Prevalence, predictors, and outcomes of cardiorenal syndrome in children with dilated cardiomyopathy: a report from the Pediatric Cardiomyopathy Registry

Kaddourah, A.; Goldstein, S. L.; Lipshultz, S. E.; Wilkinson, J. D.; Sleeper, L. A.; Lu, M.; Colan, S. D.; Towbin, J. A.; Aydin, S. I.; Rossano, J.; Everitt, M. D.; Gossett, J. G.; Rusconi, P.; Kantor, P. F.; Singh, R. K.; Jefferies, J. L.
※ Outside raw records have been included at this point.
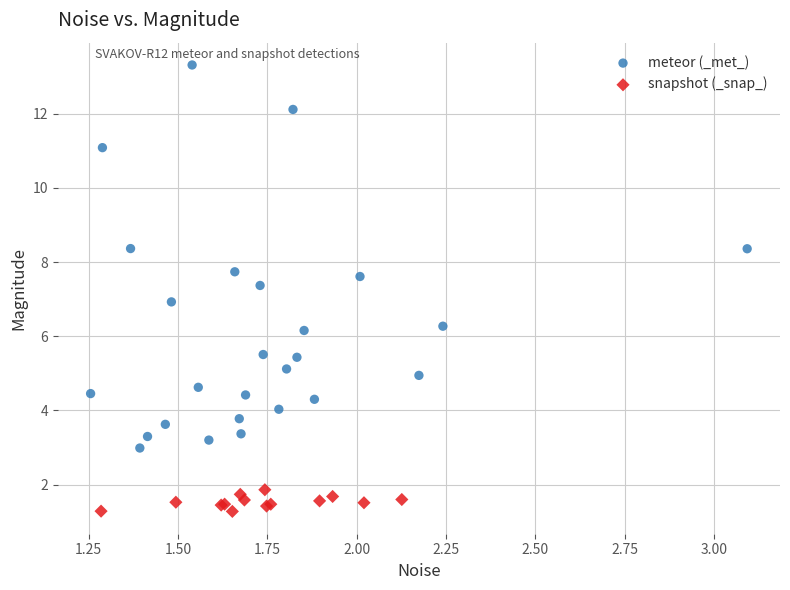

Which series has the largest Y range (max minus min)?

meteor (_met_)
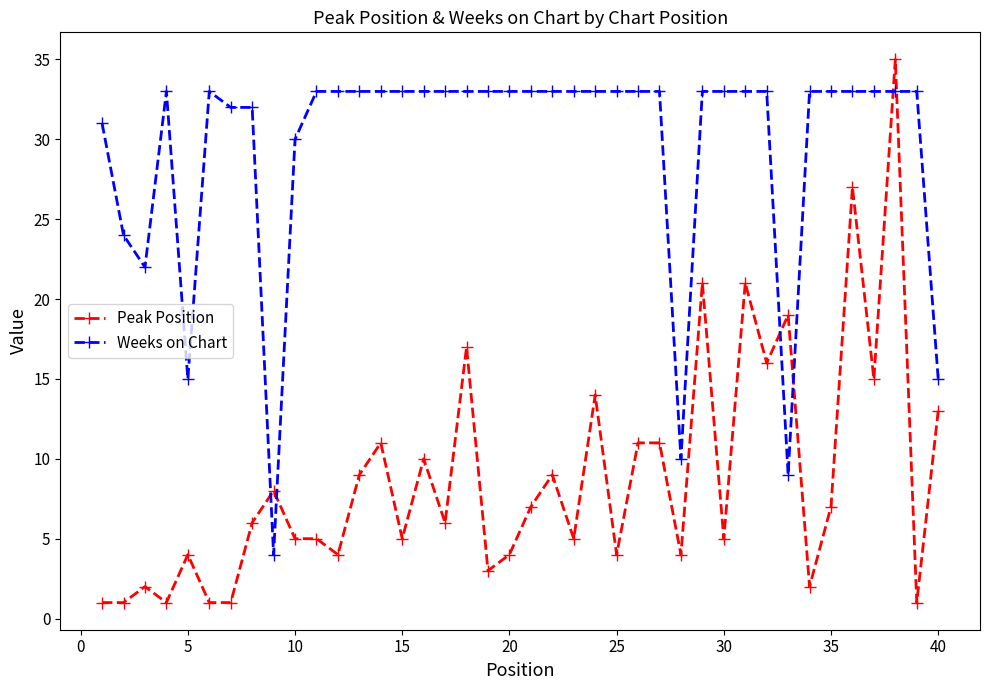

Which series ends up on top after the final intersection of Peak Position and Weeks on Chart?

Weeks on Chart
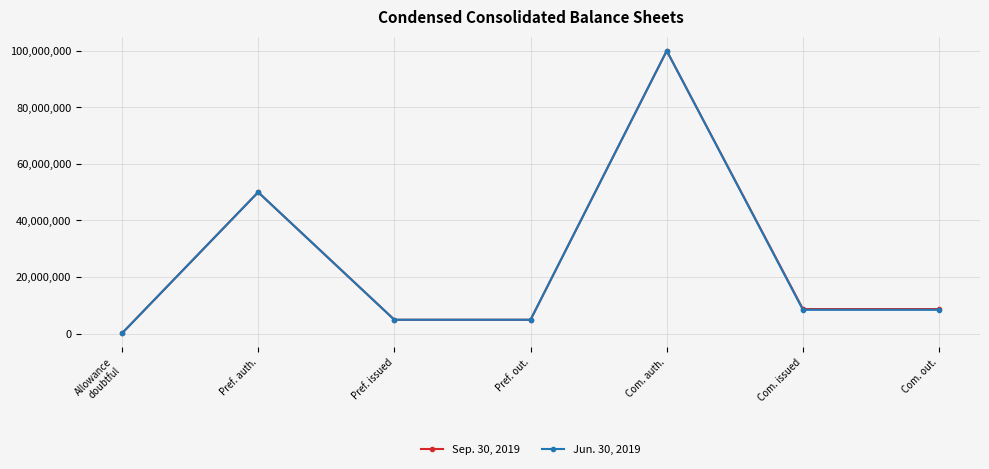

At which label does Sep. 30, 2019 first exceed 8679231?

Pref. auth.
Pediatr Nephrol. 2015 Jul 27; 30(12):2177-88

Abstract

BACKGROUND: The association of cardiorenal syndrome (CRS) with mortality in children with dilated cardiomyopathy (DCM) is unknown. METHODS: With a modified Schwartz formula, we estimated glomerular filtration rates (eGFR) for children >/=1 year of age with DCM enrolled in the Pediatric Cardiomyopathy Registry at the time of DCM diagnosis and annually thereafter. CRS was defined as an eGFR of <90 mL/min/1.73 m(2). Children with and without CRS were compared on survival and serum creatinine concentrations (SCr). The association between eGFR and echocardiographic measures was assessed with linear mixed-effects regression models. RESULTS: Of 285 eligible children with DCM diagnosed at >/=1 year of age, 93 were evaluable. CRS was identified in 57 of these 93 children (61.3 %). Mean (standard deviation) eGFR was 62.0 (22.6) mL/min/1.73 m(2) for children with CRS and 108.0 (14.0) for those without (P < 0.001); median SCr concentrations were 0.9 and 0.5 mg/dL, respectively (P < 0.001). The mortality hazard ratio of children with CRS versus those with no CRS was 2.4 (95 % confidence interval 0.8-7.4). eGFR was positively correlated with measures of left ventricular function and negatively correlated with age. CONCLUSIONS: CRS in children newly diagnosed with DCM may be associated with higher 5-year mortality. Children with DCM, especially those with impaired left ventricular function, should be monitored for renal disease.